Where the breakdown comes from

parse-session.mjs reads the newest session log under ~/.claude/projects/<escaped-cwd>/<session>.jsonl and its subagent transcripts under <session>/subagents/*.jsonl. The subagent file is where the real tool calls are — the main log only shows the Agent delegation.

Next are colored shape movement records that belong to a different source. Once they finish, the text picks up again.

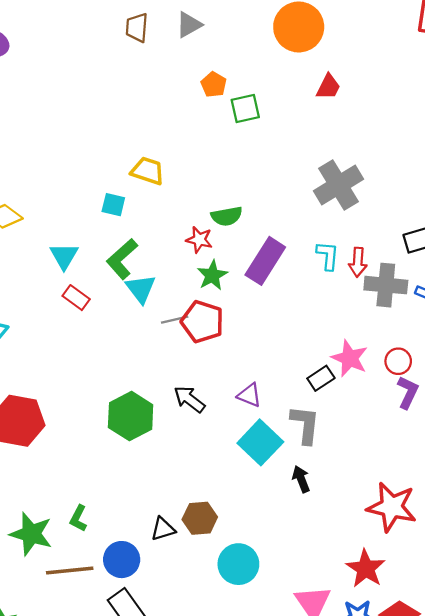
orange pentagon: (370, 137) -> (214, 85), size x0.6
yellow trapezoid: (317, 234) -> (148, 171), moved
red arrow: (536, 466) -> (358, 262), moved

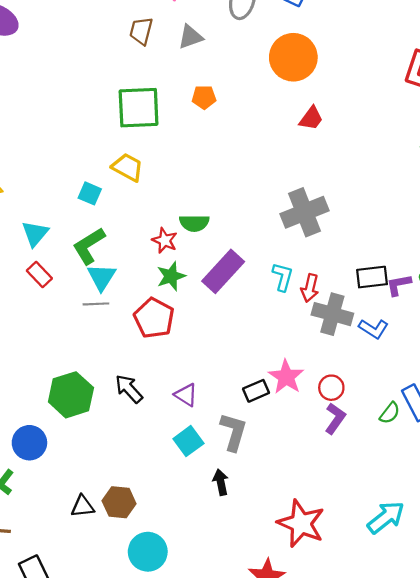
orange pentagon: (214, 85) -> (204, 97), turned 30
green square: (245, 108) -> (139, 108), moved, size x1.6
gray line: (175, 320) -> (96, 304), moved
cyan square: (260, 442) -> (188, 441), size x0.7
blue circle: (122, 560) -> (29, 443), moved

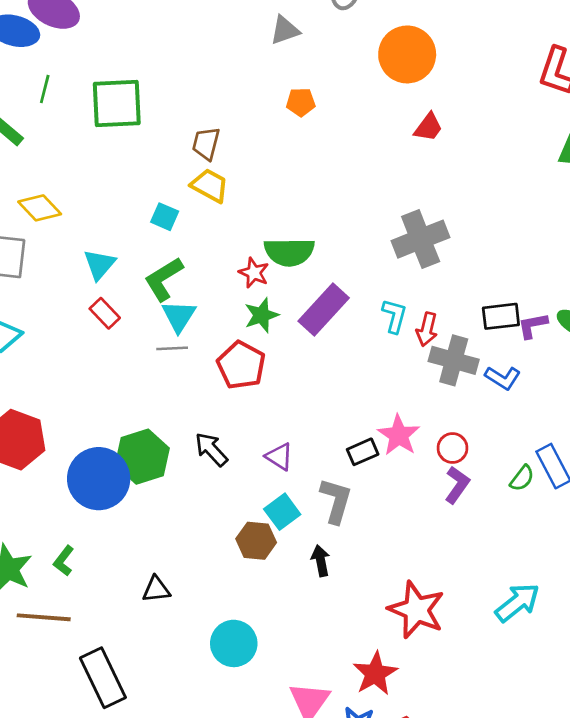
brown trapezoid: (141, 31) -> (206, 144), moved
green square: (139, 108) -> (117, 104), moved
green semicircle: (194, 223) -> (289, 252), size x1.4
blue circle: (29, 443) -> (99, 479), moved, size x1.5
brown hexagon: (119, 502) -> (256, 541), moved

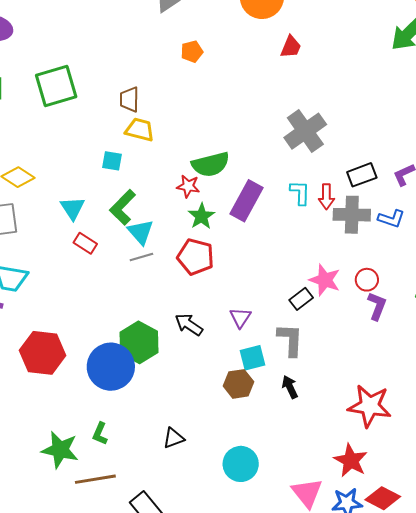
black rectangle: (501, 316) -> (362, 175), moved
purple triangle: (279, 457) -> (240, 318), turned 45
cyan square: (282, 512) -> (253, 358), turned 36

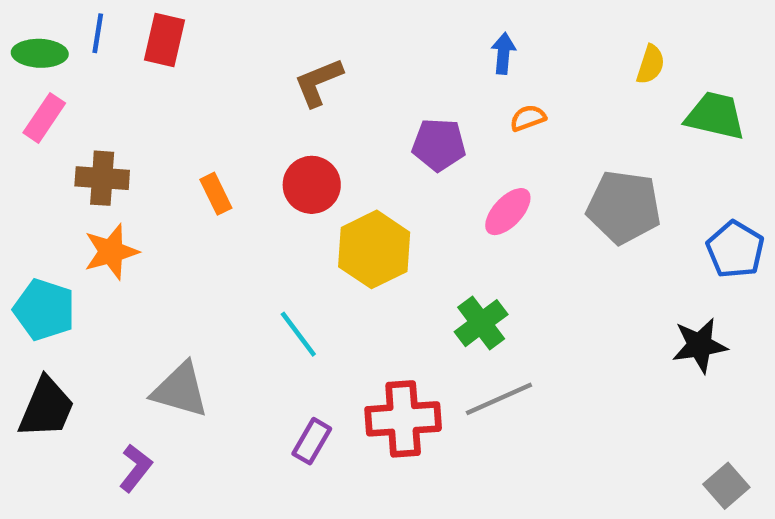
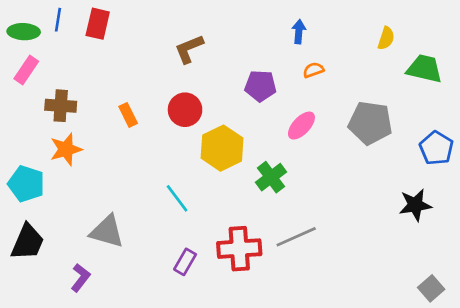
green cross: (481, 323) -> (271, 177), moved

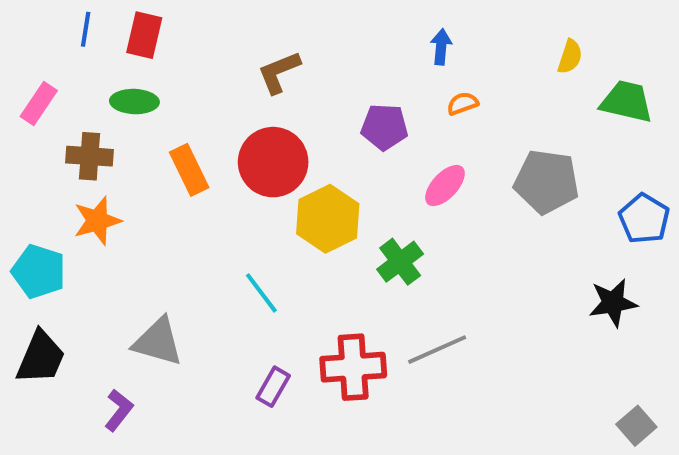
green ellipse: (24, 32) -> (134, 102), moved
red circle: (185, 110) -> (273, 162), size x1.4
orange rectangle: (128, 115) -> (189, 170), size x1.4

You can run it standalone:

node scripts/agent-eval/parse-session.mjs /tmp/corpus/vscode

Headless test (clean tokens, forceable Explore path)

scripts/agent-eval/run-agent.sh <repo-path> <label> "<question>"

Writes stream-json and prints the tool sequence + exact tokens/cost. To reproduce the Explore-subagent path headlessly, ask for it: "Use an Explore subagent to investigate, then answer: …".

Running a sweep

Single runs vary a lot (the VS Code question has ranged 26–37 tool uses / 88–105k tokens across runs). For a real signal, run N≥3 and take the median:

for i in 1 2 3; do
  scripts/agent-eval/itrun.sh /tmp/corpus/vscode "vscode-$i" "<question>"
done

What "good" looks like

After the explore-first guidance (PR #191), an understanding question should show the agent leading with codegraph_explore and using search/node to fill gaps — not a wall of Read/Grep. Example faithful run: VERDICT: codegraph_explore used 3x | Read 8 | Grep/Bash 1. If explore is 0 and Read/Grep dominate, the guidance regressed.

Output artifacts

Transcripts and logs go to $AGENT_EVAL_OUT (default /tmp/agent-eval/): itrun-<label>.txt (pane capture), run-<label>.jsonl (headless stream-json).